# EXERCISE PROMPT:
What you return should match the data word for word, minus the images.
Segment Open
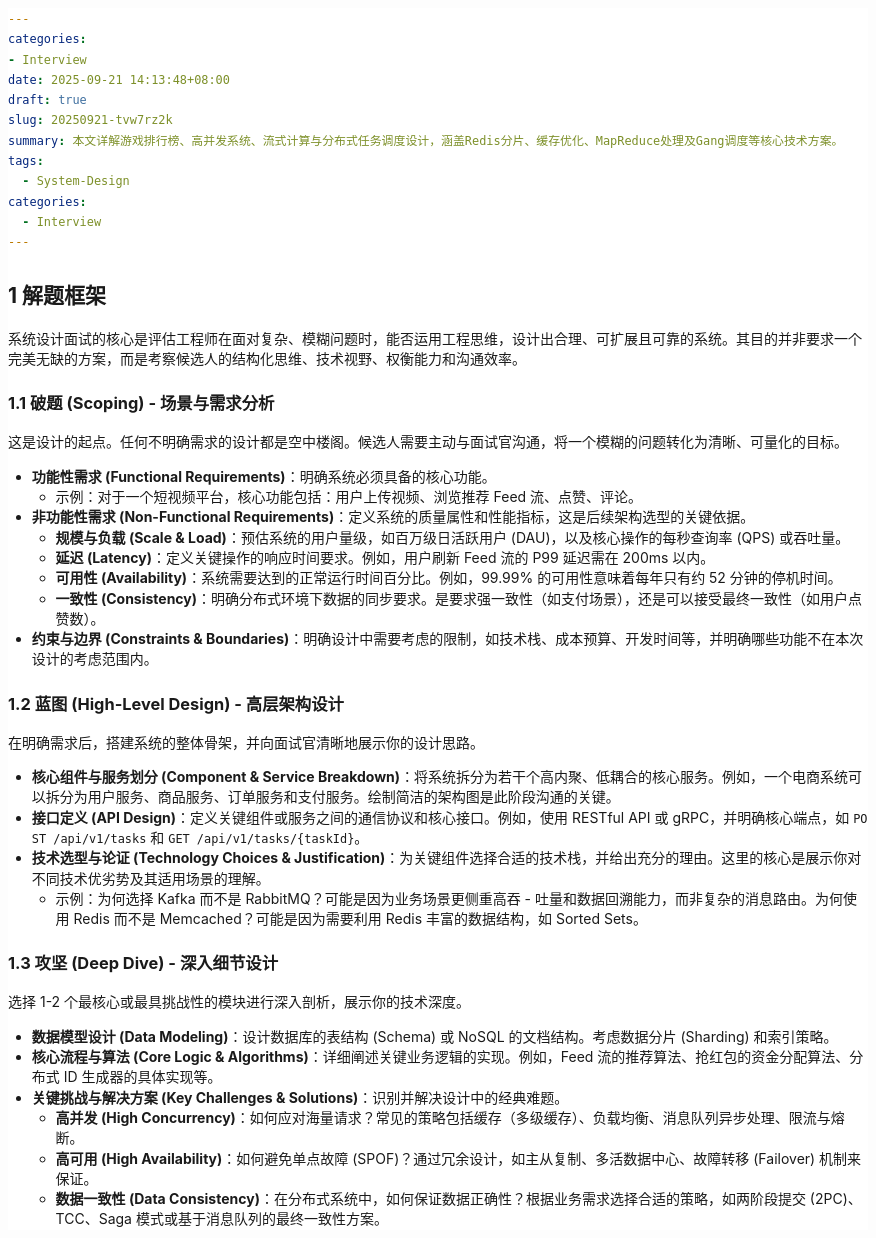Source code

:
 ```yaml
---
categories:
- Interview
date: 2025-09-21 14:13:48+08:00
draft: true
slug: 20250921-tvw7rz2k
summary: 本文详解游戏排行榜、高并发系统、流式计算与分布式任务调度设计，涵盖Redis分片、缓存优化、MapReduce处理及Gang调度等核心技术方案。
tags:
  - System-Design
categories:
  - Interview
---
```


## 1 解题框架

系统设计面试的核心是评估工程师在面对复杂、模糊问题时，能否运用工程思维，设计出合理、可扩展且可靠的系统。其目的并非要求一个完美无缺的方案，而是考察候选人的结构化思维、技术视野、权衡能力和沟通效率。

### 1.1 破题 (Scoping) - 场景与需求分析

这是设计的起点。任何不明确需求的设计都是空中楼阁。候选人需要主动与面试官沟通，将一个模糊的问题转化为清晰、可量化的目标。

- **功能性需求 (Functional Requirements)**：明确系统必须具备的核心功能。
    - 示例：对于一个短视频平台，核心功能包括：用户上传视频、浏览推荐 Feed 流、点赞、评论。
- **非功能性需求 (Non-Functional Requirements)**：定义系统的质量属性和性能指标，这是后续架构选型的关键依据。
    - **规模与负载 (Scale & Load)**：预估系统的用户量级，如百万级日活跃用户 (DAU)，以及核心操作的每秒查询率 (QPS) 或吞吐量。
    - **延迟 (Latency)**：定义关键操作的响应时间要求。例如，用户刷新 Feed 流的 P99 延迟需在 200ms 以内。
    - **可用性 (Availability)**：系统需要达到的正常运行时间百分比。例如，99.99% 的可用性意味着每年只有约 52 分钟的停机时间。
    - **一致性 (Consistency)**：明确分布式环境下数据的同步要求。是要求强一致性（如支付场景），还是可以接受最终一致性（如用户点赞数）。
- **约束与边界 (Constraints & Boundaries)**：明确设计中需要考虑的限制，如技术栈、成本预算、开发时间等，并明确哪些功能不在本次设计的考虑范围内。

### 1.2 蓝图 (High-Level Design) - 高层架构设计

在明确需求后，搭建系统的整体骨架，并向面试官清晰地展示你的设计思路。

- **核心组件与服务划分 (Component & Service Breakdown)**：将系统拆分为若干个高内聚、低耦合的核心服务。例如，一个电商系统可以拆分为用户服务、商品服务、订单服务和支付服务。绘制简洁的架构图是此阶段沟通的关键。
- **接口定义 (API Design)**：定义关键组件或服务之间的通信协议和核心接口。例如，使用 RESTful API 或 gRPC，并明确核心端点，如 `POST /api/v1/tasks` 和 `GET /api/v1/tasks/{taskId}`。
- **技术选型与论证 (Technology Choices & Justification)**：为关键组件选择合适的技术栈，并给出充分的理由。这里的核心是展示你对不同技术优劣势及其适用场景的理解。
    - 示例：为何选择 Kafka 而不是 RabbitMQ？可能是因为业务场景更侧重高吞 - 吐量和数据回溯能力，而非复杂的消息路由。为何使用 Redis 而不是 Memcached？可能是因为需要利用 Redis 丰富的数据结构，如 Sorted Sets。

### 1.3 攻坚 (Deep Dive) - 深入细节设计

选择 1-2 个最核心或最具挑战性的模块进行深入剖析，展示你的技术深度。

- **数据模型设计 (Data Modeling)**：设计数据库的表结构 (Schema) 或 NoSQL 的文档结构。考虑数据分片 (Sharding) 和索引策略。
- **核心流程与算法 (Core Logic & Algorithms)**：详细阐述关键业务逻辑的实现。例如，Feed 流的推荐算法、抢红包的资金分配算法、分布式 ID 生成器的具体实现等。
- **关键挑战与解决方案 (Key Challenges & Solutions)**：识别并解决设计中的经典难题。
    - **高并发 (High Concurrency)**：如何应对海量请求？常见的策略包括缓存（多级缓存）、负载均衡、消息队列异步处理、限流与熔断。
    - **高可用 (High Availability)**：如何避免单点故障 (SPOF)？通过冗余设计，如主从复制、多活数据中心、故障转移 (Failover) 机制来保证。
    - **数据一致性 (Data Consistency)**：在分布式系统中，如何保证数据正确性？根据业务需求选择合适的策略，如两阶段提交 (2PC)、TCC、Saga 模式或基于消息队列的最终一致性方案。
Segment Closed
# EXPECTED OUTPUT:
Source code

:
 ```yaml
---
categories:
- Interview
date: 2025-09-21 14:13:48+08:00
draft: true
slug: 20250921-tvw7rz2k
summary: 本文详解游戏排行榜、高并发系统、流式计算与分布式任务调度设计，涵盖Redis分片、缓存优化、MapReduce处理及Gang调度等核心技术方案。
tags:
  - System-Design
categories:
  - Interview
---
```


## 1 解题框架

系统设计面试的核心是评估工程师在面对复杂、模糊问题时，能否运用工程思维，设计出合理、可扩展且可靠的系统。其目的并非要求一个完美无缺的方案，而是考察候选人的结构化思维、技术视野、权衡能力和沟通效率。

### 1.1 破题 (Scoping) - 场景与需求分析

这是设计的起点。任何不明确需求的设计都是空中楼阁。候选人需要主动与面试官沟通，将一个模糊的问题转化为清晰、可量化的目标。

- **功能性需求 (Functional Requirements)**：明确系统必须具备的核心功能。
    - 示例：对于一个短视频平台，核心功能包括：用户上传视频、浏览推荐 Feed 流、点赞、评论。
- **非功能性需求 (Non-Functional Requirements)**：定义系统的质量属性和性能指标，这是后续架构选型的关键依据。
    - **规模与负载 (Scale & Load)**：预估系统的用户量级，如百万级日活跃用户 (DAU)，以及核心操作的每秒查询率 (QPS) 或吞吐量。
    - **延迟 (Latency)**：定义关键操作的响应时间要求。例如，用户刷新 Feed 流的 P99 延迟需在 200ms 以内。
    - **可用性 (Availability)**：系统需要达到的正常运行时间百分比。例如，99.99% 的可用性意味着每年只有约 52 分钟的停机时间。
    - **一致性 (Consistency)**：明确分布式环境下数据的同步要求。是要求强一致性（如支付场景），还是可以接受最终一致性（如用户点赞数）。
- **约束与边界 (Constraints & Boundaries)**：明确设计中需要考虑的限制，如技术栈、成本预算、开发时间等，并明确哪些功能不在本次设计的考虑范围内。

### 1.2 蓝图 (High-Level Design) - 高层架构设计

在明确需求后，搭建系统的整体骨架，并向面试官清晰地展示你的设计思路。

- **核心组件与服务划分 (Component & Service Breakdown)**：将系统拆分为若干个高内聚、低耦合的核心服务。例如，一个电商系统可以拆分为用户服务、商品服务、订单服务和支付服务。绘制简洁的架构图是此阶段沟通的关键。
- **接口定义 (API Design)**：定义关键组件或服务之间的通信协议和核心接口。例如，使用 RESTful API 或 gRPC，并明确核心端点，如 `POST /api/v1/tasks` 和 `GET /api/v1/tasks/{taskId}`。
- **技术选型与论证 (Technology Choices & Justification)**：为关键组件选择合适的技术栈，并给出充分的理由。这里的核心是展示你对不同技术优劣势及其适用场景的理解。
    - 示例：为何选择 Kafka 而不是 RabbitMQ？可能是因为业务场景更侧重高吞 - 吐量和数据回溯能力，而非复杂的消息路由。为何使用 Redis 而不是 Memcached？可能是因为需要利用 Redis 丰富的数据结构，如 Sorted Sets。

### 1.3 攻坚 (Deep Dive) - 深入细节设计

选择 1-2 个最核心或最具挑战性的模块进行深入剖析，展示你的技术深度。

- **数据模型设计 (Data Modeling)**：设计数据库的表结构 (Schema) 或 NoSQL 的文档结构。考虑数据分片 (Sharding) 和索引策略。
- **核心流程与算法 (Core Logic & Algorithms)**：详细阐述关键业务逻辑的实现。例如，Feed 流的推荐算法、抢红包的资金分配算法、分布式 ID 生成器的具体实现等。
- **关键挑战与解决方案 (Key Challenges & Solutions)**：识别并解决设计中的经典难题。
    - **高并发 (High Concurrency)**：如何应对海量请求？常见的策略包括缓存（多级缓存）、负载均衡、消息队列异步处理、限流与熔断。
    - **高可用 (High Availability)**：如何避免单点故障 (SPOF)？通过冗余设计，如主从复制、多活数据中心、故障转移 (Failover) 机制来保证。
    - **数据一致性 (Data Consistency)**：在分布式系统中，如何保证数据正确性？根据业务需求选择合适的策略，如两阶段提交 (2PC)、TCC、Saga 模式或基于消息队列的最终一致性方案。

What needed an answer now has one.